Loyal but naive Arch users are always quick to defend it, "my system has never broken" "you must be doing something wrong" etc. but these discussions are always about semantics. Just because it's a one-liner to fix doesn't mean that it isn't broken. If it requires my attention to keep working, then it's broken. Just because it is fixable doesn't mean I want to spend time fixing it.
Arch is a great way to learn Linux, and the Arch wiki is a great resource not exclusive to just Arch. But you'd have to be out of your mind to use it for anything in production. The Arch FAQ makes it pretty clear: YOU, the user, is responsible for keeping your system updated, functional and stable; but the more packages you have installed, the more likely you are to get broken when upstream updates something.
Also from Arch docs:
Warning: Do not be tempted to perform partial updates, as they are not supported by Arch Linux and may cause instability: the whole system should be upgraded when upgrading a component.
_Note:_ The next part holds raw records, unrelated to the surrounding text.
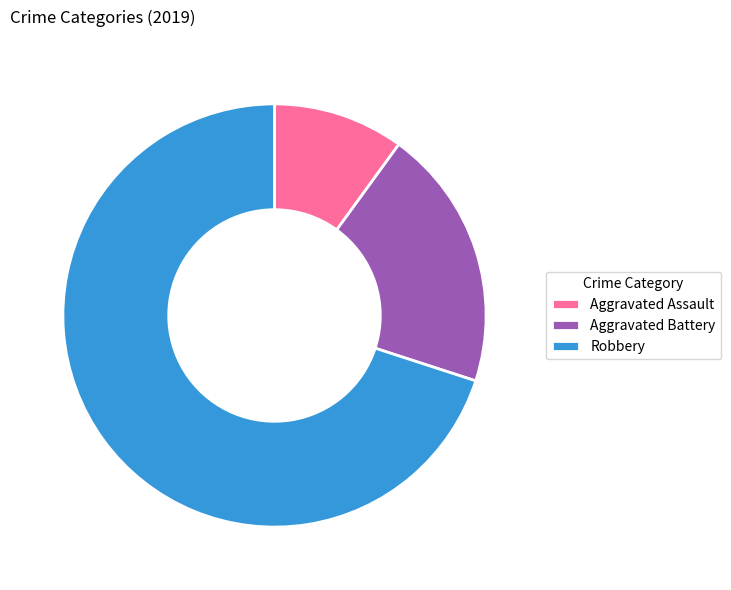

Rank the categories by value from lowest to highest.

Aggravated Assault, Aggravated Battery, Robbery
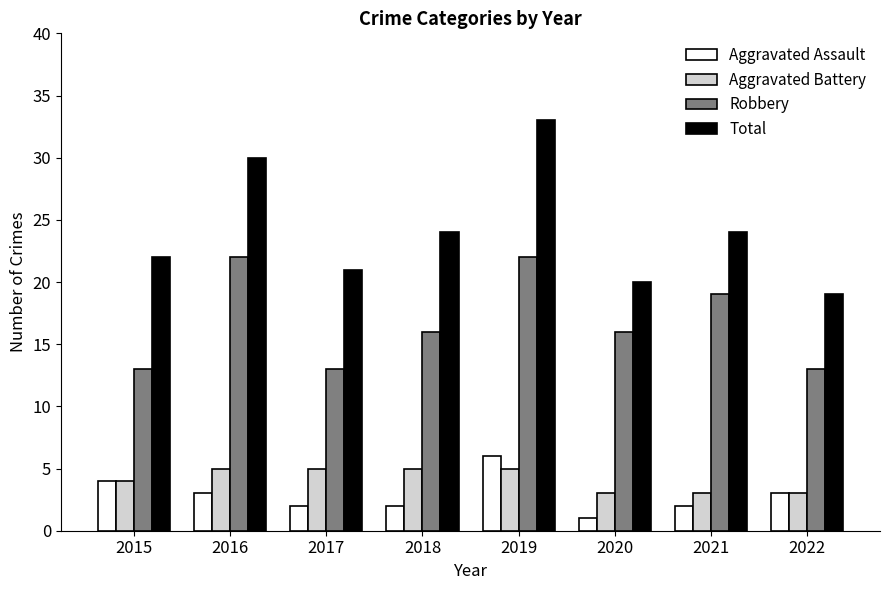

Which series has the largest total across all categories?

Total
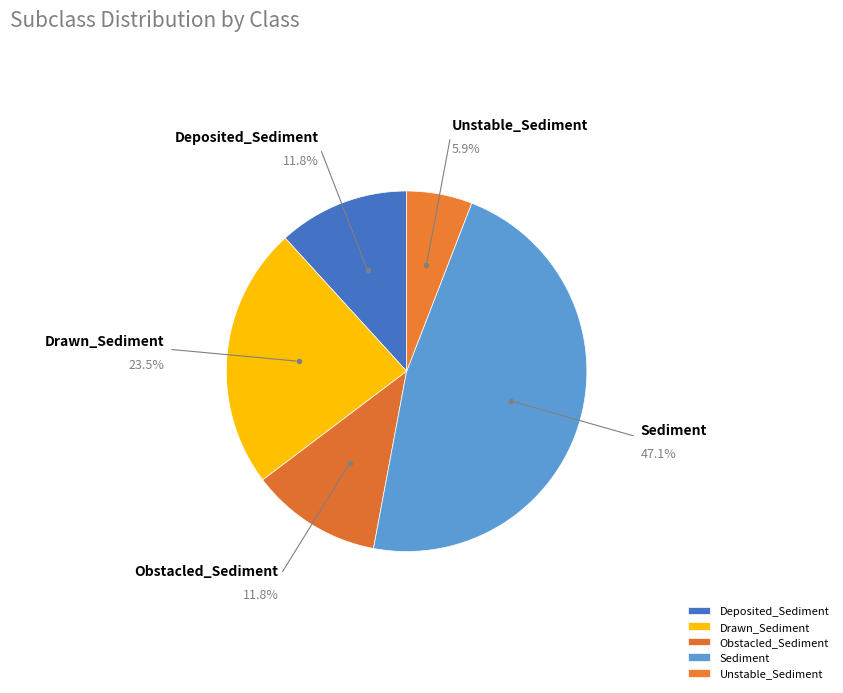

To the nearest percent, what percentage of the pie is Sediment?

47%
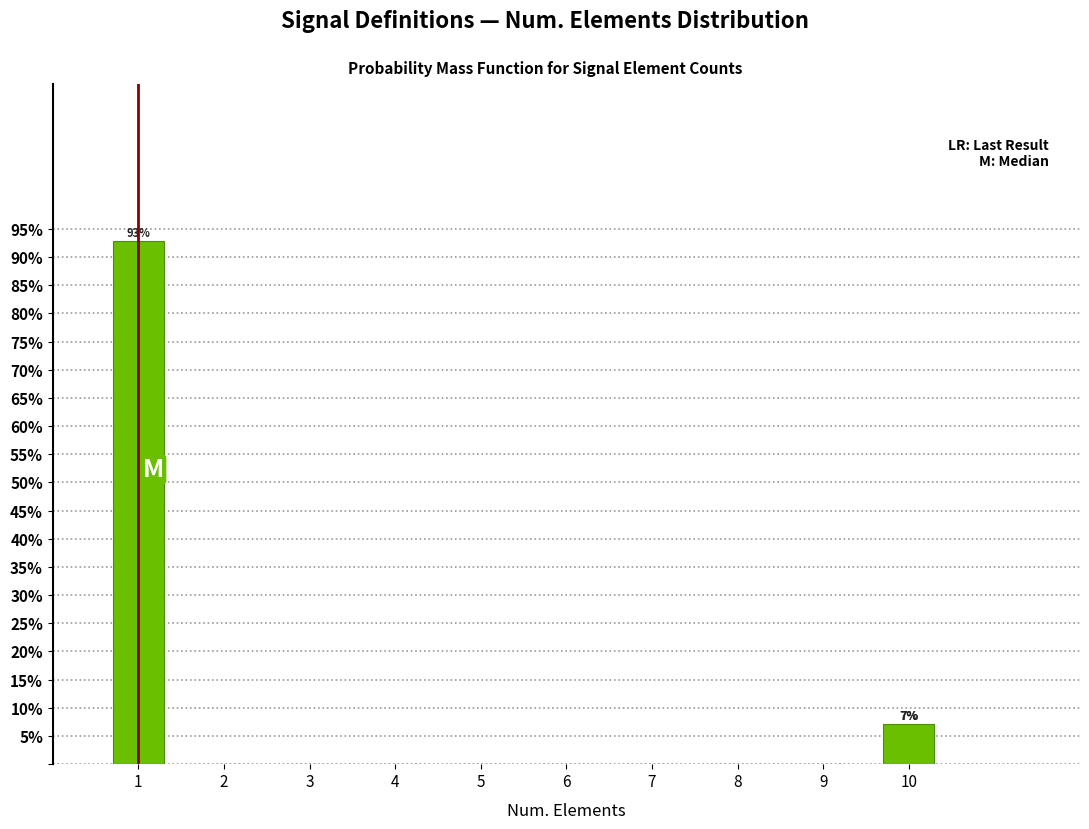

Reading left to right, what are all the values shown in this chart?

1=92.9	2=0.0	3=0.0	4=0.0	5=0.0	6=0.0	7=0.0	8=0.0	9=0.0	10=7.1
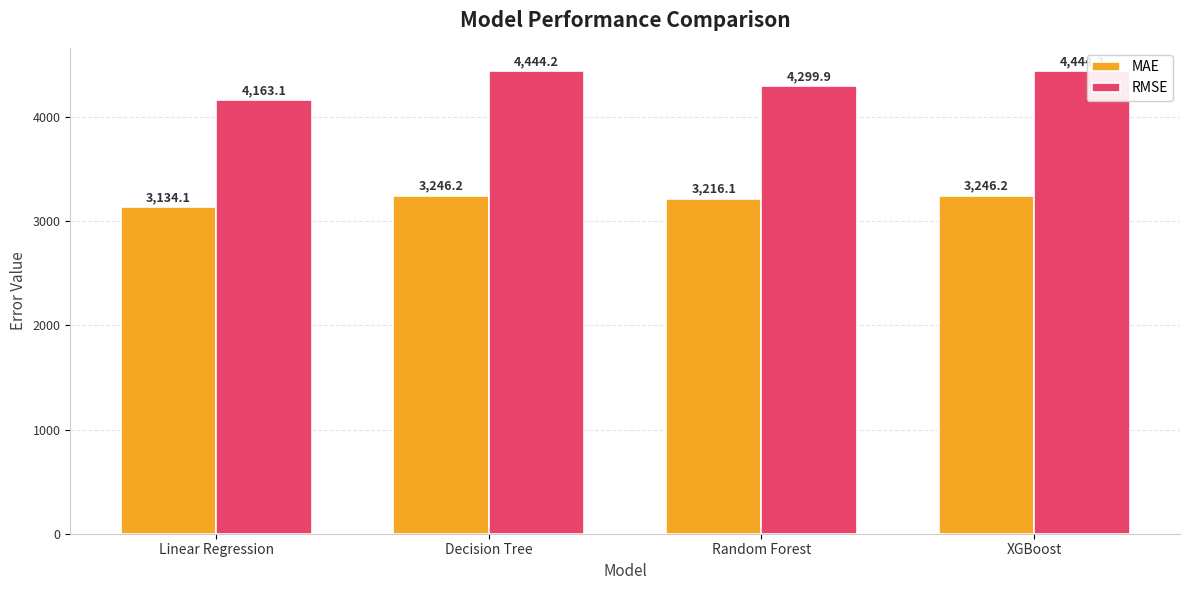

Which series has the largest total across all categories?

RMSE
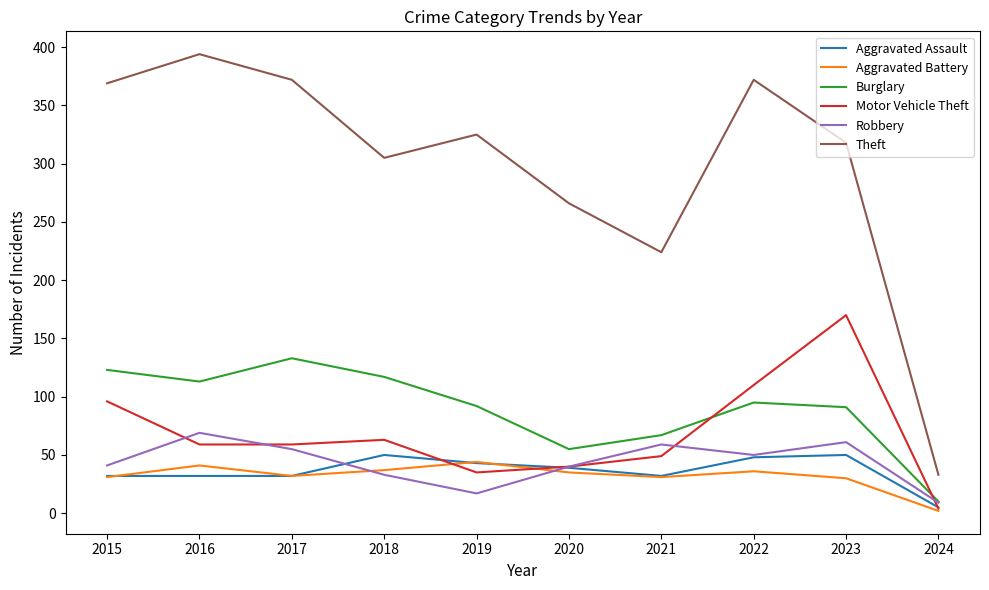

Which series changed the most between 2019 and 2020?

Theft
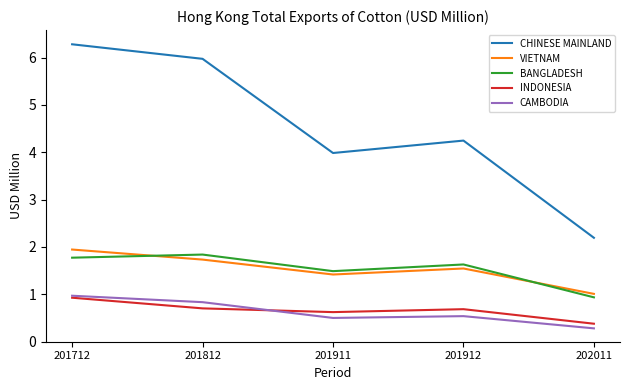

Which series has the largest range (max minus min)?

CHINESE MAINLAND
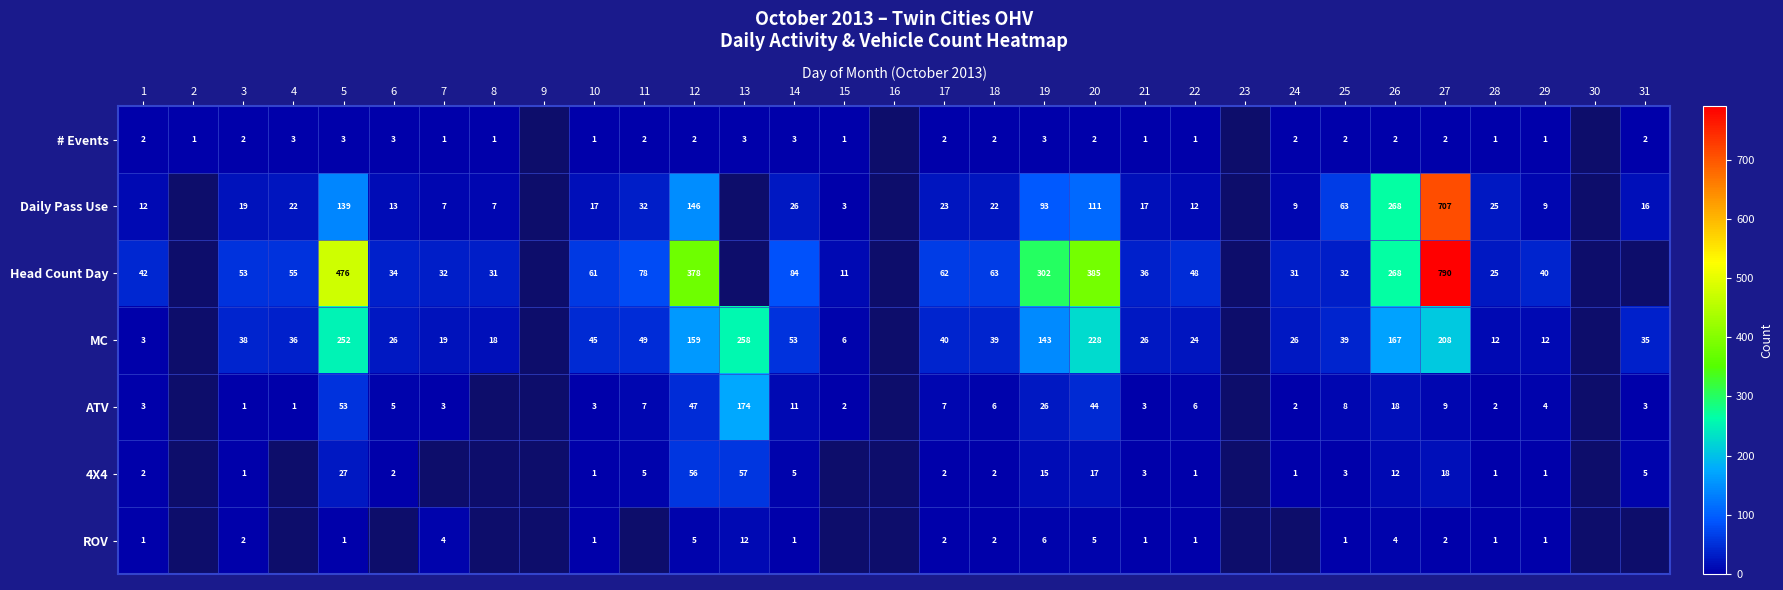

The ROV series shows 1 at 10. True or false?

True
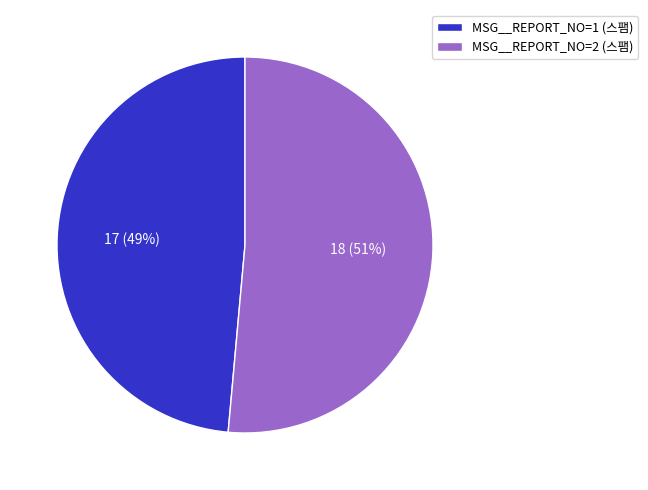

Does any single category account for the majority?

Yes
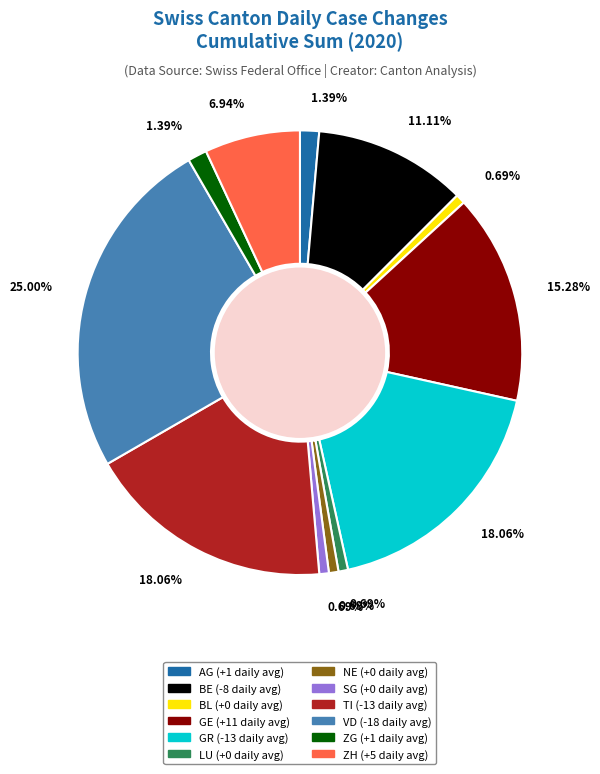

Combined, do AG and BL account for over 50%?

No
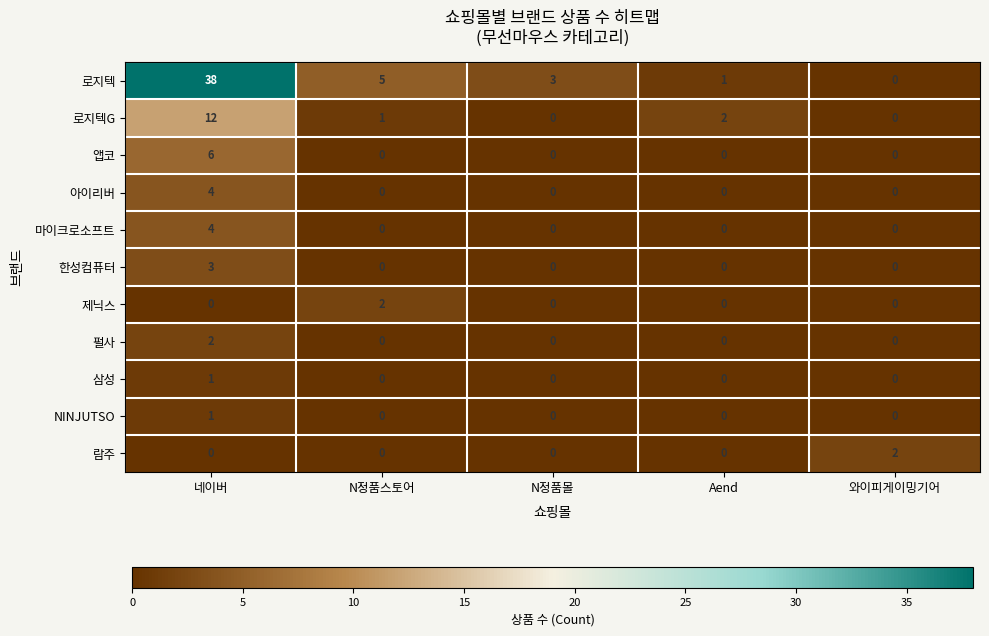

Between N정품스토어 and 와이피게이밍기어, which series saw the biggest shift?

로지텍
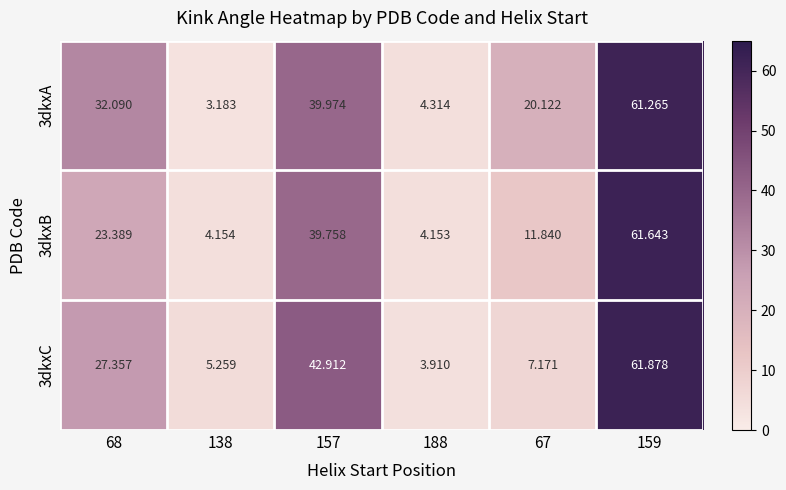

Is the value of 3dkxB at 157 greater than the value of 3dkxC at 138?

Yes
Also note that infrequent system updates can complicate the update process.
Translation: You want to update package foosicle-1.2 to foosicle-1.3 because it has a security problem. Oh, you don't want to update X, Firefox, KDE, and the kernel? I hope you do want instability then. BTW, stay on top of your updates unless you want to get really hosed.
No thanks.
I use Ubuntu LTS releases on my computers at work for three reasons:
1. Reading the Arch wiki to un-fuck Java after I updated my system to fix a security issue for a different package is not a good use of my time.
2. Not a good use of my time to compile from source because the distribution ships with something ancient or doesn't have it at all (I'm looking at you, RHEL).
3. Will keep getting updates for the lifetime of the hardware.